Nachrichten und Nachdenkliches

Andacht: Aller Augen…

Ein Blick  auf die Bühne. Gleich heißt es wieder „Vorhang auf“! Oder besser: „Macht hoch die Tür, die Tor macht weit.“ Die Kirche ist bis auf den letzten Platz besetzt. Die Kulisse steht: Rechts der leuchtende Weihnachtsbaum, links der Herrnhuter Stern. Im Vordergrund markiert das Stoffschaf den Ort, an dem später die Hirten ihre Herden hüten. Zur Aufführung kommt wie alle Jahre wieder „Das größte Drama aller Zeiten“ (nach Dorothy L. Sayers): Die Menschwerdung Gottes.

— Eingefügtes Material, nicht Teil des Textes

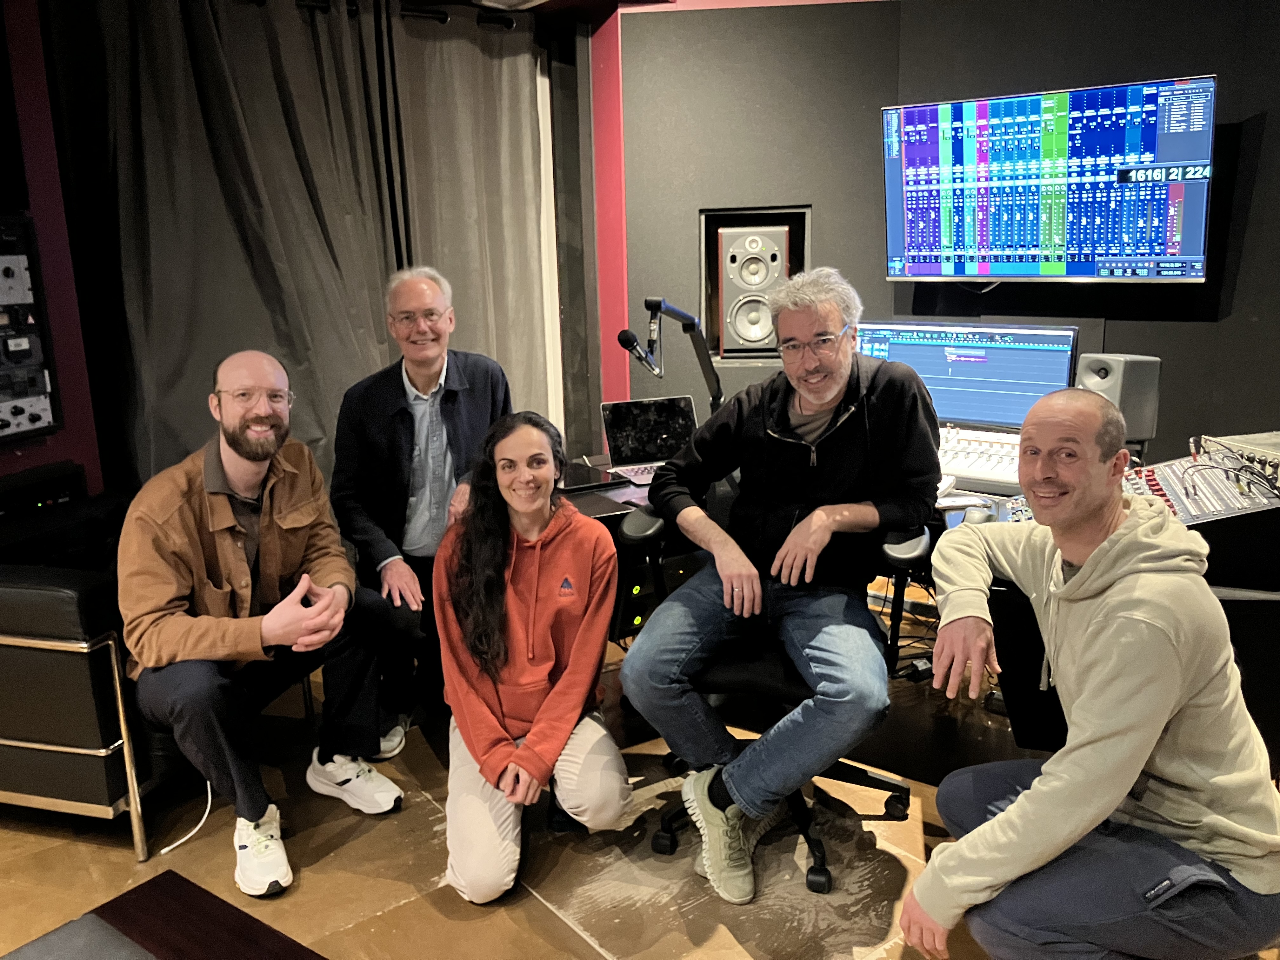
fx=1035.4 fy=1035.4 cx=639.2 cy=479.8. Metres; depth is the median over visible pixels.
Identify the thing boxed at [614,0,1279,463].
back wall
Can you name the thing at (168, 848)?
cable
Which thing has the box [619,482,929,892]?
office chair
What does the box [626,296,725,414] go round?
microphone arm
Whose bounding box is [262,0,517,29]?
curtain rod
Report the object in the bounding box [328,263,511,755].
man
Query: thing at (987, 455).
audio mixer
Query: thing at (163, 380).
dark curtain
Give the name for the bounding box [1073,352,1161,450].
speaker
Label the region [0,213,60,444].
audio equipment rack
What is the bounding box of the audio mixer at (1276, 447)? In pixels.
[1192,430,1279,490]
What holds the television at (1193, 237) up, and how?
attached to the back wall at (1199, 329)
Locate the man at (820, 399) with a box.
[622,273,936,901]
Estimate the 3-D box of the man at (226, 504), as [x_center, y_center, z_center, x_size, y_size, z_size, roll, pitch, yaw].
[-0.930,0.280,2.498,0.583,1.135,0.719,4,14,22]
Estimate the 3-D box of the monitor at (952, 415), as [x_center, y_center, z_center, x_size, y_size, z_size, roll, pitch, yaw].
[0.964,-0.279,3.140,0.651,0.385,0.241,7,15,32]
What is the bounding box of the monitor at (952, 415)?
[853,320,1081,433]
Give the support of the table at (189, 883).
on the floor
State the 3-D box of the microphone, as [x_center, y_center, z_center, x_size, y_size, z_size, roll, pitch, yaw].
[0.002,-0.400,3.212,0.099,0.139,0.172,-12,16,-39]
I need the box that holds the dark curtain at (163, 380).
[57,0,405,495]
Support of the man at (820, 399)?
on the office chair
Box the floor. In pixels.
[0,610,1279,959]
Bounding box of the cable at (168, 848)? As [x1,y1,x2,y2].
[159,779,213,854]
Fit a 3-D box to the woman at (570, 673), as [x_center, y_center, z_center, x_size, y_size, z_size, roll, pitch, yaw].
[-0.256,0.389,2.403,0.445,0.989,0.684,-3,13,-6]
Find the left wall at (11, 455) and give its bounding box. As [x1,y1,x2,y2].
[0,0,105,500]
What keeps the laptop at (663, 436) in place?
on the desk at (589, 509)
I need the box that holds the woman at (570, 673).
[434,406,630,904]
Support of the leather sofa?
on the floor
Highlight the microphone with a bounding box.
[615,326,661,375]
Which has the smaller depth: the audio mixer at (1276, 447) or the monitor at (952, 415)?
the audio mixer at (1276, 447)
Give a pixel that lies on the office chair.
(875, 778)
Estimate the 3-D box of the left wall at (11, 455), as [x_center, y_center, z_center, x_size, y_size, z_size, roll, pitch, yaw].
[-2.833,-0.297,2.504,2.730,2.495,0.695,-12,16,-39]
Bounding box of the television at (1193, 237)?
[880,73,1216,283]
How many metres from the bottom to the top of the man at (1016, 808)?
1.095 m
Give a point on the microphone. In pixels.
(626, 337)
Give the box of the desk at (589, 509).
[573,441,1279,771]
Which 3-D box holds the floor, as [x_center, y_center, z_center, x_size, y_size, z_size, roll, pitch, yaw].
[-0.075,1.144,1.447,6.116,0.104,5.574,-12,16,-39]
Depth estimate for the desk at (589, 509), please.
2.45 m
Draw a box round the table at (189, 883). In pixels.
[4,869,325,959]
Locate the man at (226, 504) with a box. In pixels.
[118,347,413,894]
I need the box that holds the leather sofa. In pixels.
[0,492,313,859]
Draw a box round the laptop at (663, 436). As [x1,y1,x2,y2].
[599,394,698,484]
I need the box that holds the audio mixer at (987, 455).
[936,424,1022,492]
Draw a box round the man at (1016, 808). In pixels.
[902,389,1279,959]

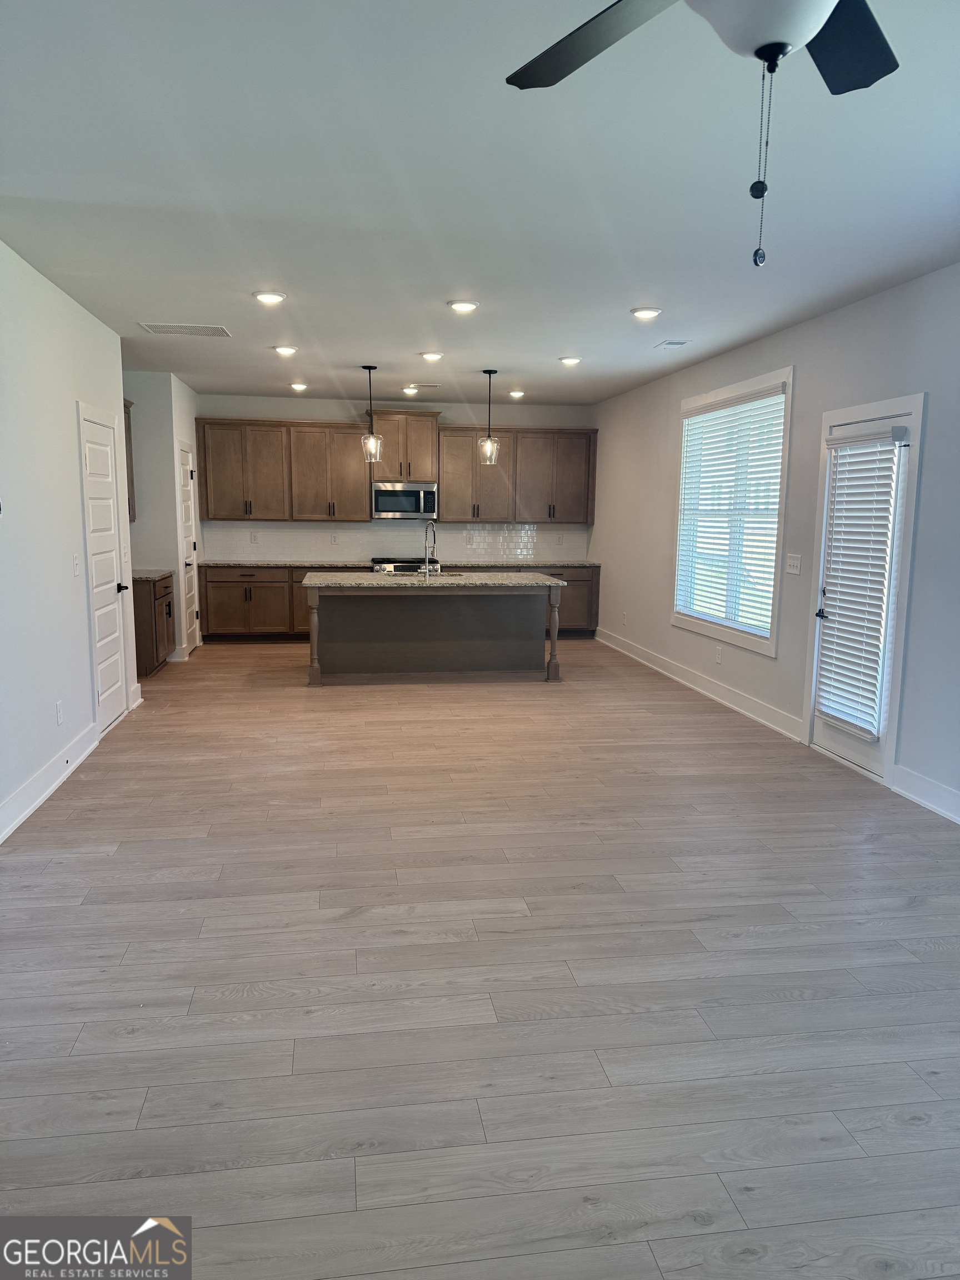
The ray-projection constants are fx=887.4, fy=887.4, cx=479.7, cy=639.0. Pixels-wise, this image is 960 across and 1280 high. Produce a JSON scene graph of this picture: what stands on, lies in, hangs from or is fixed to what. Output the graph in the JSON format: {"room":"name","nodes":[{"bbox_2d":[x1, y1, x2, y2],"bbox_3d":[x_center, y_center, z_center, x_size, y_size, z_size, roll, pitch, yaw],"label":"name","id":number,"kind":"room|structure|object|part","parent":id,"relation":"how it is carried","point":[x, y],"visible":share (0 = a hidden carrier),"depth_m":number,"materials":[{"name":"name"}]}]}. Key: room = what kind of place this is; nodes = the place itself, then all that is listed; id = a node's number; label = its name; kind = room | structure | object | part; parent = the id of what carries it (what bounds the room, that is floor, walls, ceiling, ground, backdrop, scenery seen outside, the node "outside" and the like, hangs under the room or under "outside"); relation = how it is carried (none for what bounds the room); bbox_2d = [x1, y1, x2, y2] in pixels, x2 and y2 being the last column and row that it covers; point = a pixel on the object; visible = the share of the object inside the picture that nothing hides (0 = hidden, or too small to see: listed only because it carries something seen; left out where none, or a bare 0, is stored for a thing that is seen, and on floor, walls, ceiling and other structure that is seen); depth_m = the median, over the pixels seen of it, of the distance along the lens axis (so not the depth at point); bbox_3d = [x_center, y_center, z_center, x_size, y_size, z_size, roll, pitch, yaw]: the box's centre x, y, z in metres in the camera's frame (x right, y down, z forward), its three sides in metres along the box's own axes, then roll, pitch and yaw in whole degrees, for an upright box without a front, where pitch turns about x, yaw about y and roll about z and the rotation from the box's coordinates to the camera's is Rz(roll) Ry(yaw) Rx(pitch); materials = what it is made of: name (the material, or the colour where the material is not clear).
{"room":"kitchen","nodes":[
{"label":"kitchen","id":0,"kind":"room"},
{"bbox_2d":[0,238,136,845],"bbox_3d":[-2.234,-0.433,3.797,0.132,2.733,6.606,-1,9,-9],"label":"left wall","id":1,"kind":"structure","parent":0,"point":[67,412],"depth_m":4.77,"materials":[{"name":"white paint"}]},
{"bbox_2d":[0,722,97,843],"bbox_3d":[-2.120,0.911,3.614,0.018,0.138,4.504,-1,9,-9],"label":"baseboard","id":2,"kind":"structure","parent":1,"relation":"attached to","point":[22,816],"depth_m":4.63,"materials":[{"name":"white paint"}]},
{"bbox_2d":[55,699,64,724],"bbox_3d":[-2.336,0.409,4.930,0.011,0.123,0.073,-1,9,-9],"label":"wall socket","id":3,"kind":"object","parent":1,"relation":"attached to","point":[59,708],"visible":0.98,"depth_m":4.91,"materials":[{"name":"white plastic"}]},
{"bbox_2d":[72,552,81,576],"bbox_3d":[-2.378,-0.437,5.239,0.019,0.124,0.080,-1,9,-9],"label":"light switch","id":4,"kind":"object","parent":1,"relation":"attached to","point":[75,571],"visible":0.98,"depth_m":5.23,"materials":[{"name":"white plastic"}]},
{"bbox_2d":[76,403,131,733],"bbox_3d":[-2.526,-0.424,6.084,0.093,2.037,0.764,-1,9,-9],"label":"white door","id":5,"kind":"structure","parent":1,"relation":"in","point":[104,469],"depth_m":6.07,"materials":[{"name":"white paint"}]},
{"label":"lever handle","id":6,"kind":"part","parent":5,"relation":"part of","materials":[{"name":"black metal"}]},
{"bbox_2d":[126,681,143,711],"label":"baseboard","id":7,"kind":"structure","parent":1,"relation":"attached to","point":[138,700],"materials":[{"name":"white paint"}]},
{"bbox_2d":[123,370,203,661],"bbox_3d":[-3.339,-1.247,9.242,0.816,2.735,1.763,-1,9,-9],"label":"pantry wall","id":8,"kind":"structure","parent":0,"point":[175,420],"depth_m":8.42,"materials":[{"name":"white paint"}]},
{"bbox_2d":[123,400,136,520],"bbox_3d":[-3.360,-1.603,7.865,0.351,1.075,0.808,-1,9,-9],"label":"upper cabinet","id":9,"kind":"object","parent":8,"relation":"attached to","point":[130,445],"visible":0.17,"depth_m":8.16,"materials":[{"name":"brown wood"}]},
{"bbox_2d":[176,438,201,654],"bbox_3d":[-2.982,-0.899,9.175,0.094,2.082,0.776,-1,9,-9],"label":"pantry door","id":10,"kind":"structure","parent":8,"relation":"in","point":[188,541],"depth_m":9.20,"materials":[{"name":"white paint"}]},
{"bbox_2d":[195,392,592,563],"bbox_3d":[-1.012,-1.419,10.514,4.684,2.777,0.144,-1,9,-9],"label":"back wall","id":11,"kind":"structure","parent":0,"point":[336,415],"depth_m":10.23,"materials":[{"name":"white paint"}]},
{"bbox_2d":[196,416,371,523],"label":"upper cabinet","id":12,"kind":"object","parent":11,"relation":"attached to","point":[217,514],"visible":0.97,"depth_m":9.90,"materials":[{"name":"brown wood"}]},
{"bbox_2d":[203,518,586,561],"bbox_3d":[-0.945,-1.161,10.413,4.203,0.461,0.009,-1,9,-9],"label":"tile backsplash","id":13,"kind":"structure","parent":11,"relation":"attached to","point":[486,533],"depth_m":10.37,"materials":[{"name":"white tile"}]},
{"bbox_2d":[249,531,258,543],"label":"wall socket","id":14,"kind":"object","parent":13,"relation":"attached to","point":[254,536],"visible":0.99,"depth_m":9.81,"materials":[{"name":"white plastic"}]},
{"bbox_2d":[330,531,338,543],"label":"wall socket","id":15,"kind":"object","parent":13,"relation":"attached to","point":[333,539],"visible":0.99,"depth_m":9.90,"materials":[{"name":"white plastic"}]},
{"bbox_2d":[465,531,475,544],"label":"wall socket","id":16,"kind":"object","parent":13,"relation":"attached to","point":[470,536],"visible":0.99,"depth_m":10.29,"materials":[{"name":"white plastic"}]},
{"bbox_2d":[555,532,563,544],"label":"wall socket","id":17,"kind":"object","parent":13,"relation":"attached to","point":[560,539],"visible":0.99,"depth_m":10.39,"materials":[{"name":"white plastic"}]},
{"bbox_2d":[368,408,440,480],"bbox_3d":[-0.896,-2.224,10.223,0.807,0.775,0.416,-1,9,-9],"label":"upper cabinet","id":18,"kind":"object","parent":11,"relation":"attached to","point":[412,477],"visible":0.88,"depth_m":10.06,"materials":[{"name":"brown wood"}]},
{"bbox_2d":[372,481,437,518],"bbox_3d":[-0.867,-1.581,10.115,0.744,0.404,0.462,-1,9,-9],"label":"microwave","id":19,"kind":"object","parent":18,"relation":"attached to","point":[389,504],"visible":0.96,"depth_m":9.93,"materials":[{"name":"silver metal"}]},
{"bbox_2d":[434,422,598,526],"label":"upper cabinet","id":20,"kind":"object","parent":11,"relation":"attached to","point":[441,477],"visible":0.93,"depth_m":10.42,"materials":[{"name":"brown wood"}]},
{"bbox_2d":[0,0,959,410],"bbox_3d":[-0.251,-1.948,4.446,5.567,0.109,11.629,-1,9,-9],"label":"ceiling","id":21,"kind":"structure","parent":0,"point":[563,334],"depth_m":3.39,"materials":[{"name":"white paint"}]},
{"bbox_2d":[137,321,231,337],"bbox_3d":[-2.068,-2.178,6.250,0.568,0.011,0.395,-1,9,-9],"label":"ceiling vent","id":22,"kind":"object","parent":21,"relation":"attached to","point":[180,329],"visible":0.99,"depth_m":6.22,"materials":[{"name":"white metal"}]},
{"bbox_2d":[251,289,287,303],"bbox_3d":[-1.241,-2.011,5.213,0.199,0.027,0.198,-1,9,-9],"label":"recessed light","id":23,"kind":"object","parent":21,"relation":"in","point":[267,296],"visible":0.99,"depth_m":5.18,"materials":[{"name":"white plastic"}]},
{"bbox_2d":[272,343,298,355],"bbox_3d":[-1.520,-2.260,6.926,0.203,0.052,0.200,-1,9,-9],"label":"recessed light","id":24,"kind":"object","parent":21,"relation":"in","point":[286,350],"visible":0.99,"depth_m":6.89,"materials":[{"name":"white plastic"}]},
{"bbox_2d":[288,381,308,390],"bbox_3d":[-1.855,-2.579,9.045,0.198,0.065,0.196,-1,9,-9],"label":"recessed light","id":25,"kind":"object","parent":21,"relation":"in","point":[299,385],"visible":0.99,"depth_m":9.00,"materials":[{"name":"white plastic"}]},
{"bbox_2d":[360,364,382,462],"bbox_3d":[-0.955,-1.962,7.716,0.181,0.851,0.182,-1,9,-9],"label":"pendant light","id":26,"kind":"object","parent":21,"relation":"hanging from","point":[368,442],"visible":1,"depth_m":7.71,"materials":[{"name":"clear glass"}]},
{"bbox_2d":[401,384,419,394],"bbox_3d":[-0.716,-2.558,9.085,0.192,0.063,0.192,-1,9,-9],"label":"recessed light","id":27,"kind":"object","parent":21,"relation":"in","point":[412,388],"visible":0.99,"depth_m":9.04,"materials":[{"name":"white plastic"}]},
{"bbox_2d":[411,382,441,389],"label":"ceiling vent","id":28,"kind":"object","parent":21,"relation":"in","point":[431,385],"visible":0.99,"depth_m":8.93,"materials":[{"name":"white metal"}]},
{"bbox_2d":[418,350,444,361],"bbox_3d":[-0.389,-2.277,7.128,0.207,0.053,0.205,-1,9,-9],"label":"recessed light","id":29,"kind":"object","parent":21,"relation":"in","point":[433,356],"visible":0.98,"depth_m":7.09,"materials":[{"name":"white plastic"}]},
{"bbox_2d":[447,299,478,312],"bbox_3d":[-0.103,-2.039,5.428,0.196,0.027,0.196,-1,9,-9],"label":"recessed light","id":30,"kind":"object","parent":21,"relation":"in","point":[463,305],"visible":0.99,"depth_m":5.39,"materials":[{"name":"white plastic"}]},
{"bbox_2d":[478,368,499,465],"bbox_3d":[0.083,-1.999,7.945,0.178,0.841,0.180,-1,9,-9],"label":"pendant light","id":31,"kind":"object","parent":21,"relation":"hanging from","point":[489,372],"visible":1,"depth_m":7.94,"materials":[{"name":"clear glass"}]},
{"bbox_2d":[507,388,526,398],"bbox_3d":[0.387,-2.591,9.341,0.200,0.066,0.199,-1,9,-9],"label":"recessed light","id":32,"kind":"object","parent":21,"relation":"in","point":[515,394],"visible":0.99,"depth_m":9.30,"materials":[{"name":"white plastic"}]},
{"bbox_2d":[558,355,581,365],"bbox_3d":[0.736,-2.276,7.249,0.199,0.047,0.200,-1,9,-9],"label":"recessed light","id":33,"kind":"object","parent":21,"relation":"in","point":[568,359],"visible":0.99,"depth_m":7.21,"materials":[{"name":"white plastic"}]},
{"bbox_2d":[630,306,661,319],"bbox_3d":[1.035,-2.032,5.528,0.195,0.026,0.196,-1,9,-9],"label":"recessed light","id":34,"kind":"object","parent":21,"relation":"in","point":[644,313],"visible":0.99,"depth_m":5.49,"materials":[{"name":"white plastic"}]},
{"bbox_2d":[654,338,690,348],"bbox_3d":[1.425,-2.187,6.581,0.190,0.019,0.287,-1,9,-9],"label":"ceiling vent","id":35,"kind":"object","parent":21,"relation":"attached to","point":[673,343],"visible":0.99,"depth_m":6.54,"materials":[{"name":"white metal"}]},
{"bbox_2d":[501,0,897,268],"bbox_3d":[0.478,-1.049,1.472,1.218,0.842,1.198,-1,9,-9],"label":"ceiling fan","id":36,"kind":"object","parent":21,"relation":"hanging from","point":[776,52],"visible":0.98,"depth_m":1.69,"materials":[{"name":"black metal"}]},
{"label":"fan blade","id":37,"kind":"part","parent":36,"relation":"part of","materials":[{"name":"wood"}]},
{"bbox_3d":[0.696,-1.208,1.776,0.386,0.038,0.484,-1,9,-9],"label":"fan blade","id":38,"kind":"part","parent":36,"relation":"part of","materials":[{"name":"black"}]},
{"bbox_2d":[0,635,959,1279],"bbox_3d":[-0.276,0.834,5.007,5.880,0.102,11.900,-1,9,-9],"label":"floor","id":39,"kind":"structure","parent":0,"point":[188,843],"depth_m":2.82,"materials":[{"name":"wood"}]},
{"bbox_2d":[133,573,176,674],"bbox_3d":[-3.185,-0.153,8.208,0.622,0.874,0.974,-1,9,-9],"label":"base cabinet","id":40,"kind":"object","parent":39,"relation":"on","point":[154,590],"visible":0.33,"depth_m":7.86,"materials":[{"name":"brown wood"}]},
{"bbox_2d":[131,567,174,580],"bbox_3d":[-3.213,-0.594,8.071,0.642,0.038,0.948,-1,9,-9],"label":"countertop","id":41,"kind":"structure","parent":40,"relation":"on","point":[146,574],"depth_m":8.01,"materials":[{"name":"grey stone"}]},
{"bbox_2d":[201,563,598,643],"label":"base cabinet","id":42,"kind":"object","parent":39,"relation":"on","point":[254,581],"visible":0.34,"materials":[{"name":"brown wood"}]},
{"bbox_2d":[197,560,599,566],"bbox_3d":[-0.824,-0.864,10.118,4.446,0.035,0.676,-1,9,-9],"label":"countertop","id":43,"kind":"structure","parent":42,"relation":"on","point":[291,563],"depth_m":9.85,"materials":[{"name":"grey stone"}]},
{"bbox_2d":[369,556,432,573],"bbox_3d":[-0.865,-0.456,10.182,0.741,0.929,0.690,-1,9,-9],"label":"range","id":44,"kind":"object","parent":39,"relation":"on","point":[407,565],"visible":0.16,"depth_m":9.98,"materials":[{"name":"silver metal"}]},
{"bbox_2d":[306,581,561,685],"bbox_3d":[-0.472,-0.133,8.181,2.304,0.904,1.119,-1,9,-9],"label":"kitchen island","id":45,"kind":"object","parent":39,"relation":"on","point":[489,611],"visible":0.96,"depth_m":7.88,"materials":[{"name":"wood"}]},
{"bbox_2d":[301,571,567,587],"bbox_3d":[-0.442,-0.545,7.916,2.317,0.037,1.180,-1,9,-9],"label":"island countertop","id":46,"kind":"structure","parent":45,"relation":"on","point":[518,579],"depth_m":7.56,"materials":[{"name":"stone"}]},
{"bbox_2d":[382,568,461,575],"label":"sink","id":47,"kind":"object","parent":46,"relation":"in","point":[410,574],"visible":0.3,"depth_m":8.37,"materials":[{"name":"metal"}]},
{"bbox_2d":[422,520,438,578],"bbox_3d":[-0.448,-0.801,7.919,0.103,0.461,0.248,-1,9,-9],"label":"faucet","id":48,"kind":"object","parent":46,"relation":"on","point":[431,525],"visible":0.99,"depth_m":7.85,"materials":[{"name":"silver metal"}]},
{"bbox_2d":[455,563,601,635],"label":"base cabinet","id":49,"kind":"object","parent":39,"relation":"on","point":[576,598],"visible":0.24,"depth_m":10.46,"materials":[{"name":"brown wood"}]},
{"bbox_2d":[589,263,959,823],"bbox_3d":[2.340,-0.539,4.831,0.150,2.766,11.371,-1,9,-9],"label":"right wall","id":50,"kind":"structure","parent":0,"point":[665,630],"depth_m":5.76,"materials":[{"name":"paint"}]},
{"bbox_2d":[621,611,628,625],"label":"wall socket","id":51,"kind":"object","parent":50,"relation":"attached to","point":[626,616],"visible":0.99,"depth_m":9.21,"materials":[{"name":"white plastic"}]},
{"bbox_2d":[593,627,804,741],"bbox_3d":[1.759,0.296,8.028,0.018,0.136,4.506,-1,9,-9],"label":"baseboard","id":52,"kind":"structure","parent":50,"relation":"attached to","point":[700,689],"depth_m":7.21,"materials":[{"name":"white paint"}]},
{"bbox_2d":[714,645,722,662],"bbox_3d":[1.907,0.120,7.105,0.013,0.125,0.072,-1,9,-9],"label":"wall socket","id":53,"kind":"object","parent":50,"relation":"attached to","point":[718,660],"visible":0.98,"depth_m":7.09,"materials":[{"name":"white plastic"}]},
{"bbox_2d":[670,365,794,654],"bbox_3d":[1.950,-0.968,6.877,0.149,1.949,1.806,-1,9,-9],"label":"window","id":54,"kind":"structure","parent":50,"relation":"in","point":[789,378],"depth_m":6.77,"materials":[{"name":"white glass"}]},
{"bbox_2d":[675,382,785,638],"bbox_3d":[1.923,-0.980,6.950,0.057,1.692,1.602,-1,9,-9],"label":"window blind","id":55,"kind":"object","parent":54,"relation":"attached to","point":[771,391],"visible":0.91,"depth_m":6.82,"materials":[{"name":"white plastic"}]},
{"bbox_2d":[784,552,801,575],"bbox_3d":[2.088,-0.500,5.923,0.017,0.130,0.169,-1,9,-9],"label":"light switch","id":56,"kind":"object","parent":50,"relation":"attached to","point":[792,560],"visible":0.98,"depth_m":5.91,"materials":[{"name":"white plastic"}]},
{"bbox_2d":[807,392,925,780],"bbox_3d":[2.219,-0.261,5.223,0.136,2.044,0.847,-1,9,-9],"label":"glass door","id":57,"kind":"structure","parent":50,"relation":"in","point":[845,749],"depth_m":5.11,"materials":[{"name":"white glass"}]},
{"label":"door handle","id":58,"kind":"part","parent":57,"relation":"part of","materials":[{"name":"black metal"}]},
{"bbox_2d":[815,423,907,739],"bbox_3d":[2.220,-0.344,5.242,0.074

Jahr für Jahr erzählen Krippenspiele die alte Geschichte. Die Faszination für die Geschichte, die jeder kennt und von der Kirchennahe und Kirchenferne nicht genug hören und sehen können, ist ungebrochen. Das Krippenspiel ist der Publikumsmagnet am Heiligen Abend. Konfirmandinnen und Konfirmanden schlüpfen in die Rolle von Josef und Maria, Hirten und Königen. Seit 1223, so wird vermutet, erzählen sich die Gemeinden auf diese Weise die Frohe Botschaft. Damals soll der Franziskanermönch Franz von Assisi sie erstmals inszeniert haben.

Gottesdienst und Theater – geht das zusammen? Die Christen der Antike lehnten das Theater ab, weil es heidnische Götter auf die Bühne brachte. Im Mittelalter stand es dann ganz im Dienst der Kirche. Oster- und Passionsspiele mahnten die Menschen, ein gottesfürchtiges Leben zu führen. Während der Aufklärung emanzipierte sich das Theater von der Religion und schuf sich eigene Häuser, in denen es Kirche und Glauben auch infrage stellte.

An Heiligabend kommen viele Menschen so in unsere Krippenspielvespern, als gingen sie ins Theater. Sie verhalten sich mehr wie Zuschauer als Mitfeiernde, zu unvertraut ist ihnen der Gottesdienst. Trotz bekannter Weihnachtslieder und Gebete singen und sprechen nur wenige in der vollen Kirche mit.

Da stellen sich bei kirchlich „Verbundenen“ und durchs ganze Jahr hindurch in der Gemeinde Engagierten oft zwiespältige Gefühle ein: Ist unser Gottesdienst am Heiligabend für die vielen nicht nur Teil der Inszenierung eines Weihnachtsfestes, das nicht mehr die Menschwerdung Gottes feiert? Sondern eines Festes, das „nur“ die Familien zusammenbringen, Kindheitserinnerungen und nostalgische Gefühle wecken soll und dessen eigentliche Höhepunkte das Festessen und die Bescherung unterm Weihnachtsbaum sind? Der Kirchgang davor diente dann der Spannungssteigerung bei den Kindern bis zur Bescherung und hielte den fleißigen Hausfrauen und Hausmännern zu Hause den Rücken frei. Maria, Josef und das Kind wären dann nur Teil weihnachtlicher Folklore wie der Weihnachtsmann und Rudolf, sein rotnasiges Rentier.

Also alles „nur“ Theater?

Schaue ich auf dieses Foto, überträgt sich eine ganz andere Stimmung, die ich in unseren Gottesdiensten an Heiligabend oft erlebe und teile: Menschen, die zur Ruhe gekommen sind; in großer Konzentration auf das Wesentliche. Bereit, sich der Botschaft zu öffnen und vom weihnachtlichen Frieden beschenken zu lassen.

Der Gottesdienst ist nicht Theater. Aber es gibt Analogien. Das Wort „Theater“ hat seine Wurzel im Altgriechischen: „Schaustätte“; von „anschauen“. Damit wird die szenische Darstellung eines inneren und äußeren Geschehens bezeichnet. Auch unsere Kirchen sind „Schaustätten“, in denen ein inneres und ein äußeres Geschehen dargestellt wird: die Heilsgeschichte Gottes mit der Welt. Und damit immer neu auch die Glaubensgeschichten der Menschen, die kommen und schauen. Anschaulich wird das Geheimnis des Lebens.